Journal for Plague Lovers

Few albums of late have carried the sheer weight of expectation like Journal For Plague Lovers, consisting entirely of lyrics left by the band’s long departed guitarist Richey Edwards. Immediately fans and critics alike went into overdrive wondering whether the source material would simply be too dark, or if the Manics would be able to do the lyrics justice with music. Matters were made worse with the news that alt-rock hero Steve Albini, the legendary “recorder” of Surfer Rosa by the Pixies and In Utero by Nirvana (he refuses to be known as a producer), was working with them. Before long the bands ever reliable mouthpiece, troublemaker and occasional Bassist, Nicky Wire was proclaiming that the album was going to be The Holy Bible Part Two.

It is this link to The Holy Bible, the band’s most famous and critically acclaimed album, which caused the most concern. The reputation of that album and its departed lyricist have hung over the Manics ever since. Their entire career post-Bible and Richey has been one long effort to come to terms with who they are as a band. This has seen them travel through the bombast of comeback Everything Must Go to the quiet parochialism of This Is My Truth Tell Me Yours, the punk mess of Know Your Enemy, the autumnal Lifeblood and then coming full circle with 2007’s Send Away The Tigers. However for all the chart success and mostly positive reviews, the band never seemed to fully escape the lingering legacy of the long departed Richey Edwards. With Journal For Plague Lovers the band are finally confronting that grim legacy head on, using the lyrics Richey left them just weeks before his disappearance in 1995.

Hearing his words once again committed to tape immediately reminds the listener of how much of a lyrical talent Richey Edwards were. A dense and often cryptic maze of references quote figures as diverse as leading left-wing academic Noam Chomsky and the 70’s tea-time telly wrestler Giant Haystacks, the lyrics are clearly a product of a fiercely intellectual mind.
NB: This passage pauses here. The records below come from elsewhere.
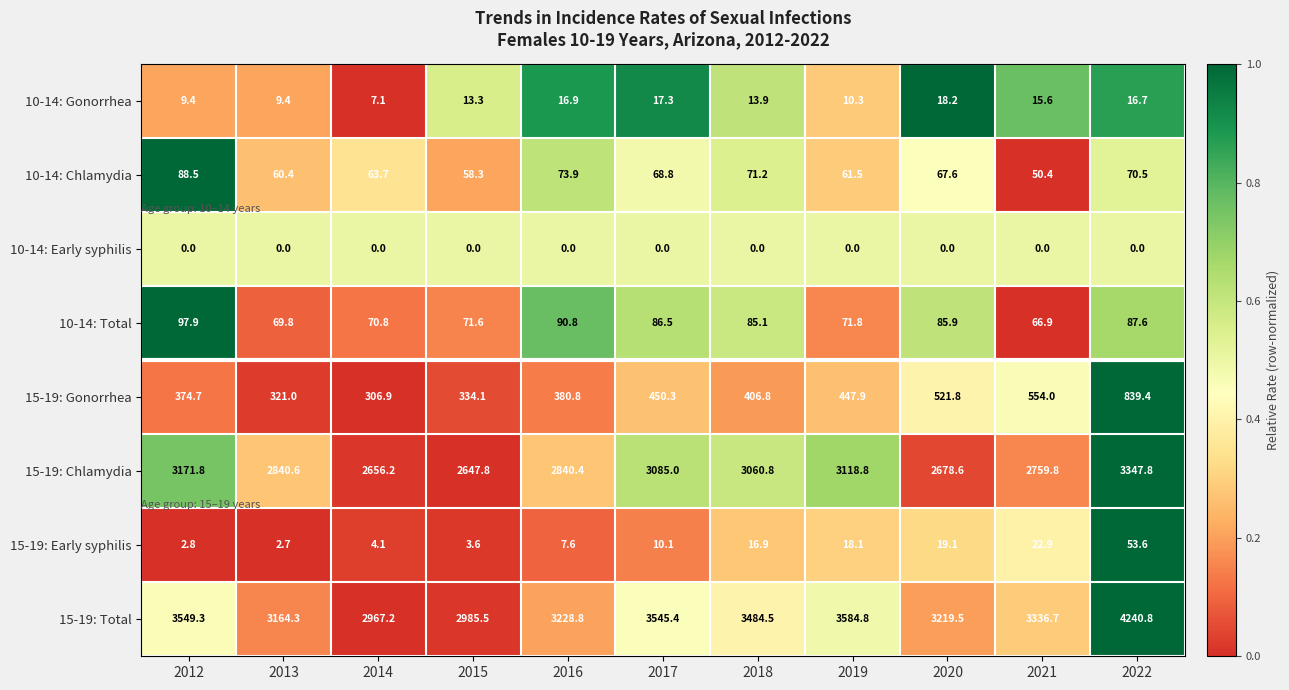

What is the difference between the 15-19: Gonorrhea values at 2018 and 2021?

147.2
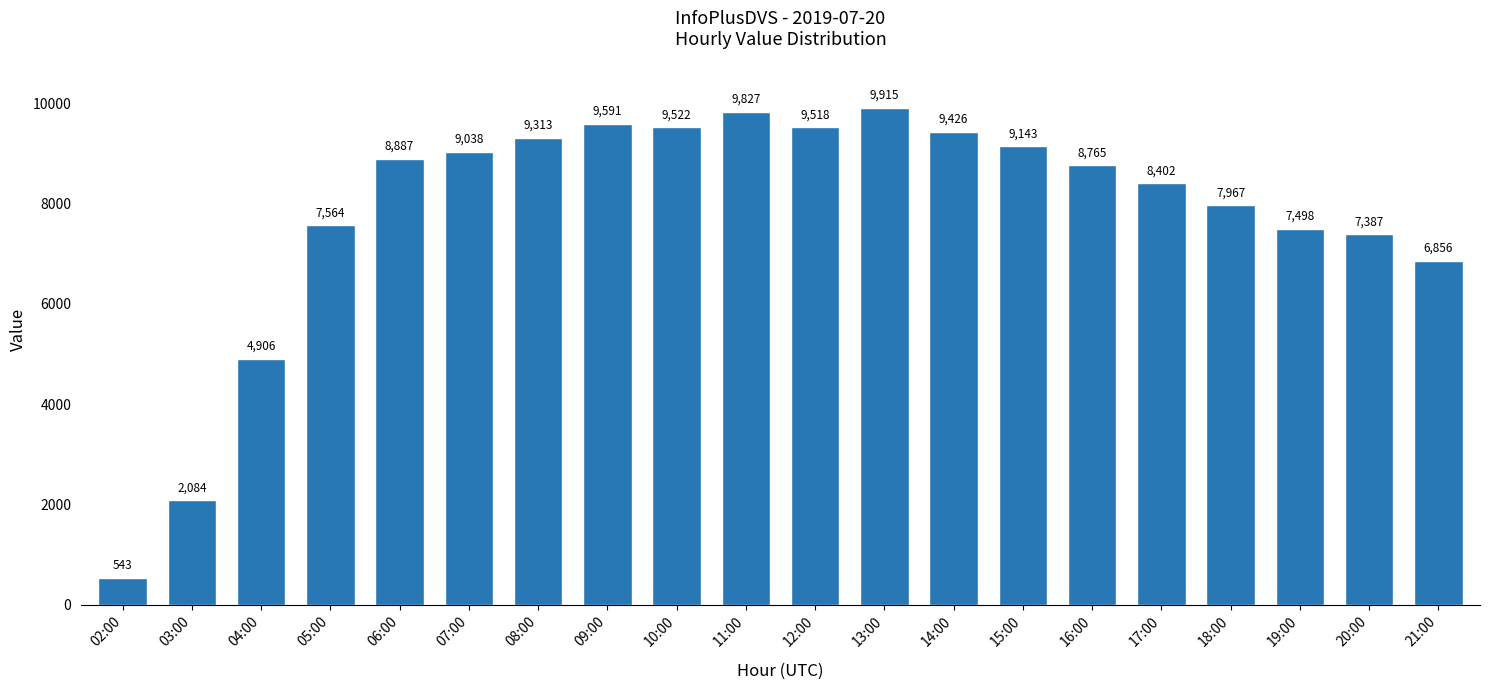

What is the smallest value displayed?

543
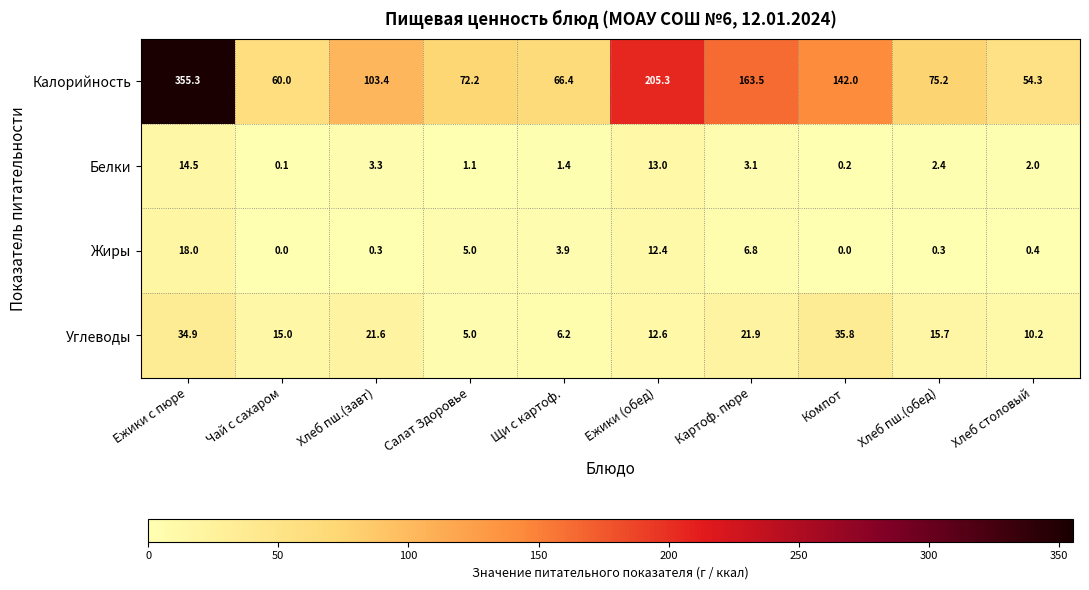

At which label does Калорийность reach its peak?

Ежики с пюре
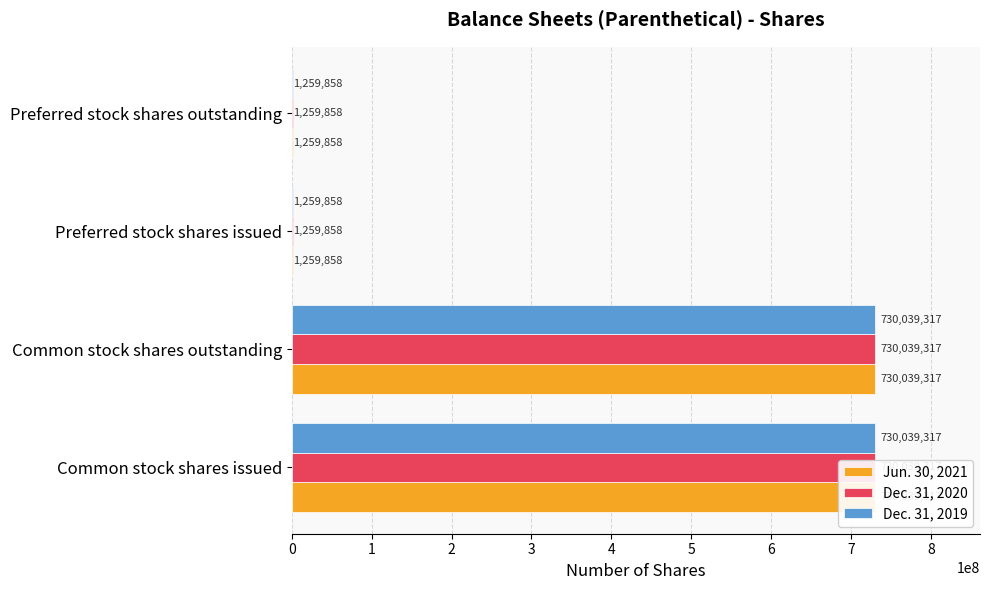

Rank the series by their maximum value, from lowest to highest.

Jun. 30, 2021, Dec. 31, 2020, Dec. 31, 2019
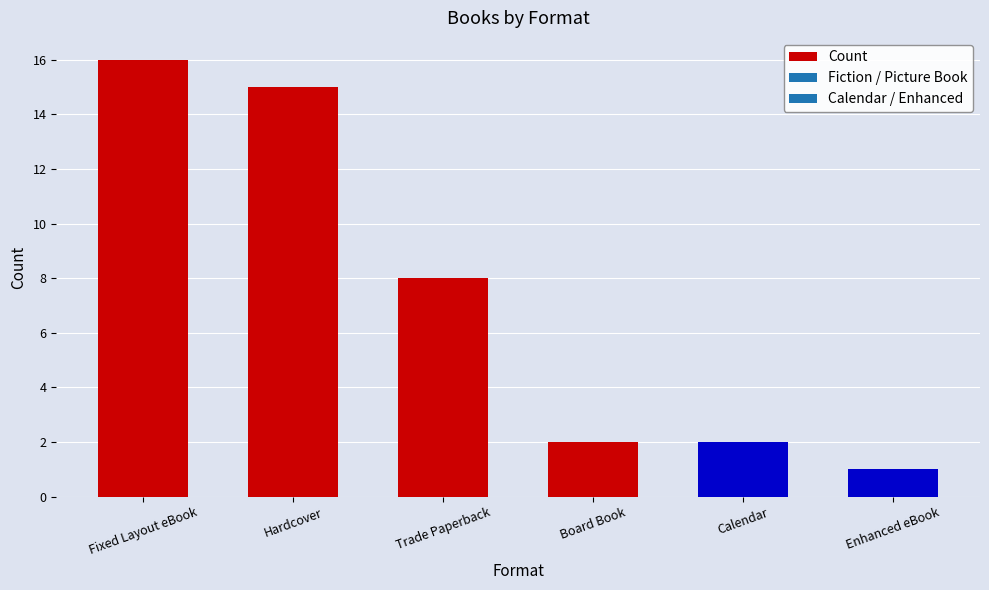

What position from the left is Fixed Layout eBook?

1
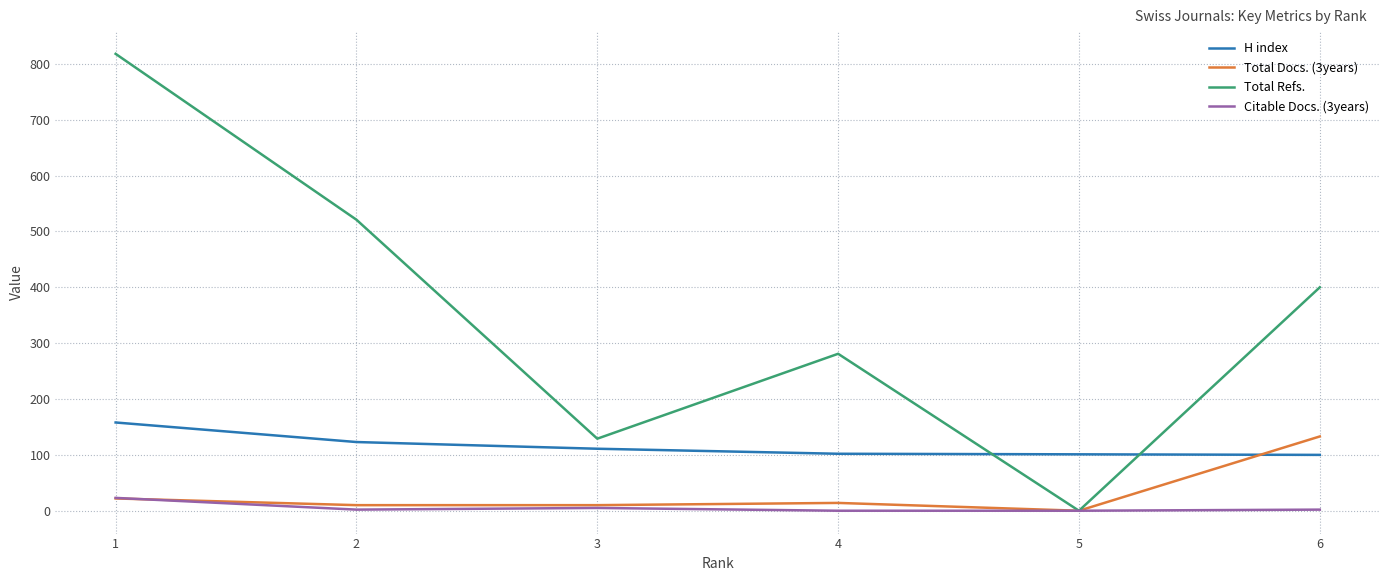

Is the value of Citable Docs. (3years) at 2 greater than the value of Total Docs. (3years) at 1?

No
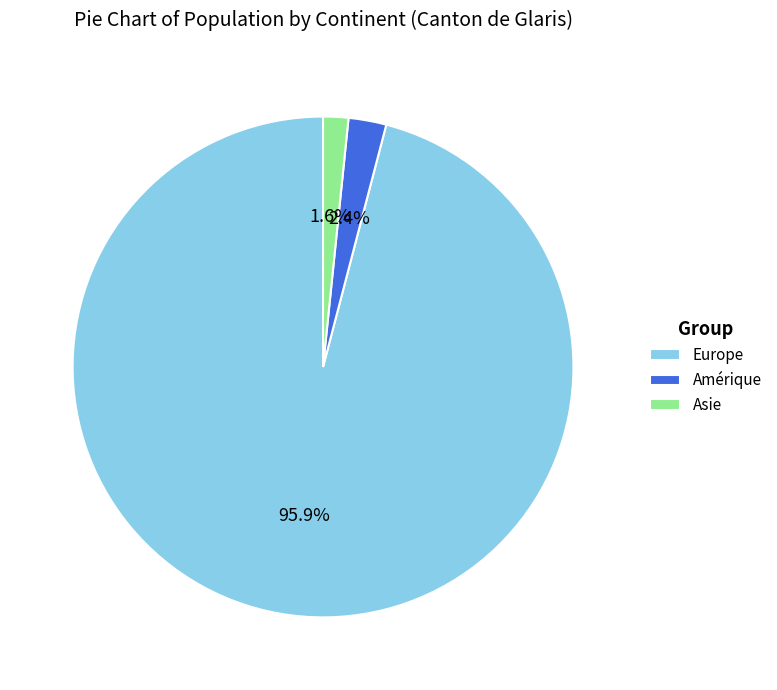

How many slices are in this pie chart?

3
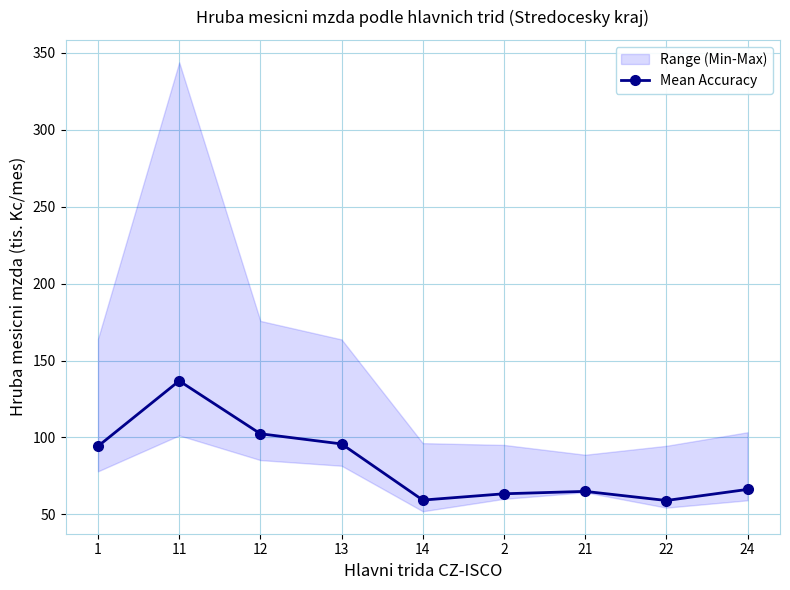

Where does the data first go above 66?

1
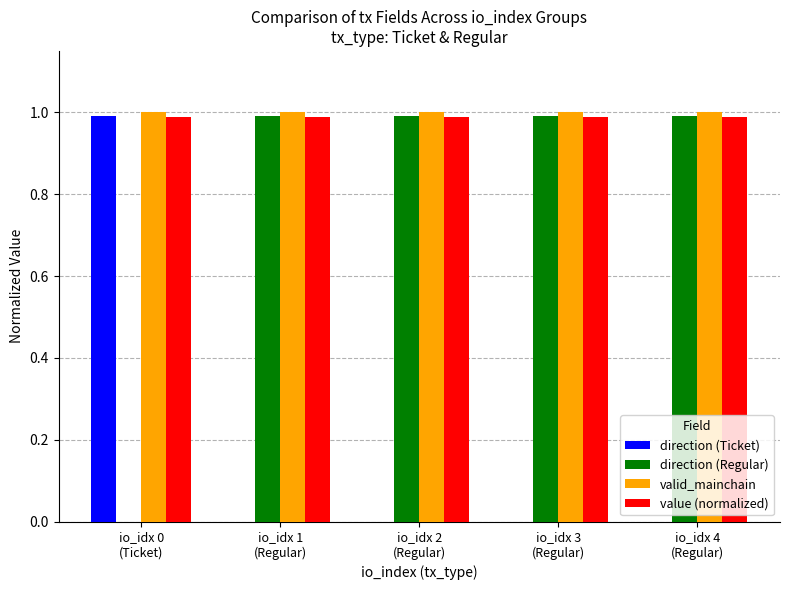

What is the sum of all value (normalized) values?

4.9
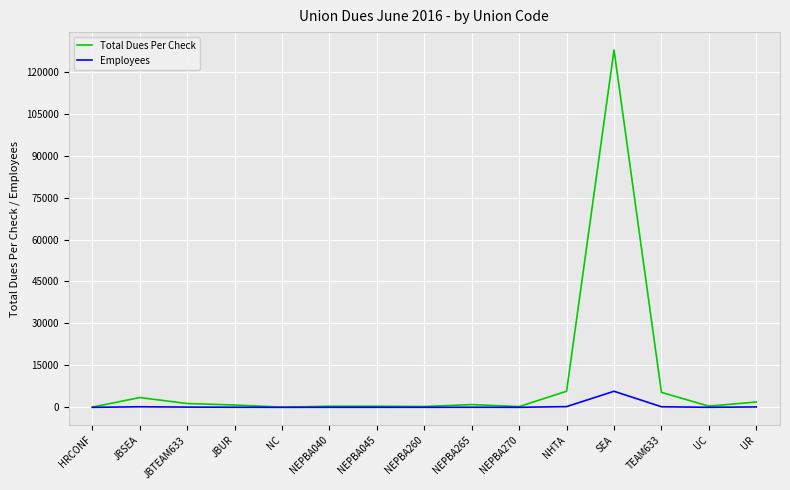

Which series changed the most between JBTEAM633 and SEA?

Total Dues Per Check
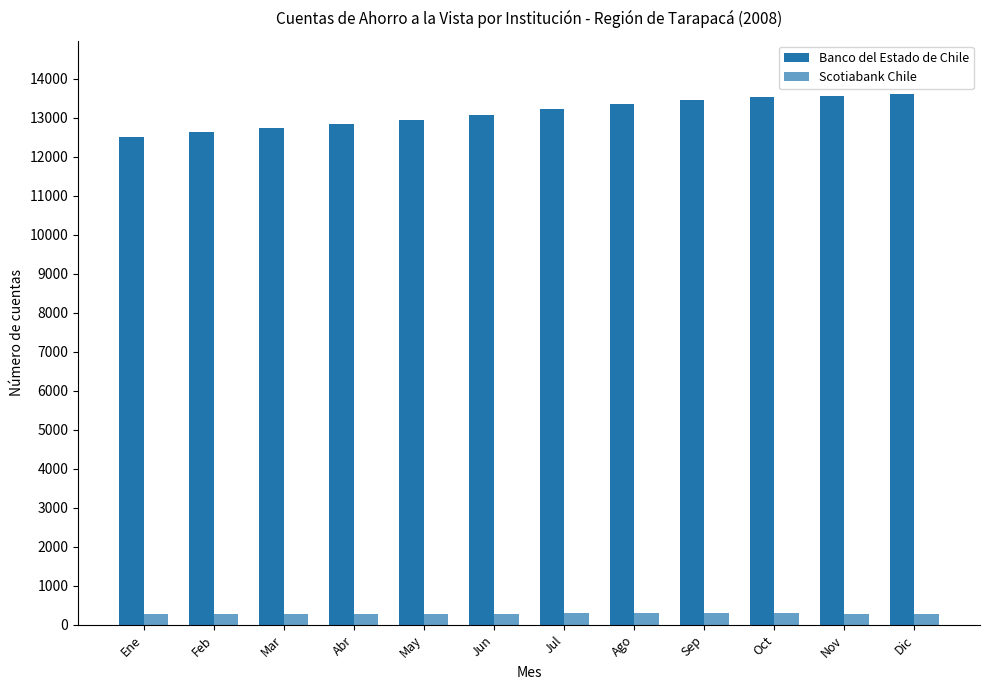

What is the maximum value for Banco del Estado de Chile?

13613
What is striking though is how different the lyrics are to those on The Holy Bible. Whereas on that album Richey was clearly troubled and battling many demons, Journal For Plague Lovers presents a calmer and more collected mind. Rather than the Holocaust and persecution, the recurring motifs on the album are perfection, infinity and escaping to a cleaner less cluttered existence.

Though admittedly rather unsettling at times and punctuated by the poignancy of hindsight, the lyrics are nowhere near as dark as those on The Holy Bible. The opening salvo of ‘Peeled Apples’, ‘Jackie Collins Existential Question Time’ and ‘Me and Stephen Hawking’ are punchy and defiant, the latter even managing to shoehorn a Larkin-esque joke into its chorus. Meanwhile songs such as ‘All Is Vanity’ and ‘Marlon J.D.’ suggest the austere and Stalinist existence desired by Richey. Quoting Marlon Brando in ‘Marlon J.D.’ he claims that all he needs is “a well oiled rifle”.

Despite all this bluster, it is the moments of quiet self reflection that hit the hardest. Detached and dispossessed, the likes of ‘The Joke Sport Severed’, ‘Facing Page: Top Left’ and ‘Doors Closing Slowly’ are mournful and cloaked in a creeping sense of loss. They are instantly reminiscent of ‘Small Black Flowers That Grow in the Sky’, a Richey lyric from Everything Must Go where he wrote about the sadness of zoo animals as a metaphor for his time in mental health wards. Like Ian Curtis’ lyrics on the second half of the final Joy Division album, Closer, it seems as if he is simply observing other peoples’ sorrow, completely disembodied from all around him. Only on the final song, and album standout, ‘William’s Last Words’ is there anything that feels like a genuine insight into Richey’s mind. The final cries of “Wish me some luck as you wave goodbye to me/ You’re the best friends I’ve ever had/ Good night, Sleep tight” and the doleful resignation of “’Cause I’m really tired/ I’d love to go to sleep and wake up happy” are beautiful yet harrowing.

As important as the lyrics are, the truth is that to simply view this album as a collection of lyrics is demeaning to say the least. This album is as superb musically as it is lyrically. The band has not only risen to the occasion but have excelled themselves. It feels as if all the disparate musical directions that they have mined in the years following the The Holy Bible have come together to form their best album since then. What is most clear is that it sounds like The Manic Street Preachers at their most direct and potent. This is not simply a monument to the lyrical talents of their departed friend but more like an obelisk stretching out across modern music reminding all of just how essential and important the Manics are. For the first time they appear truly comfortable and at ease with their own legacy and history and as a result they have made their best album since The Holy Bible. Like that album, Journal for Plague Lovers is a triumph of art over logic, a timeless masterpiece that could well be considered one of the best albums this decade.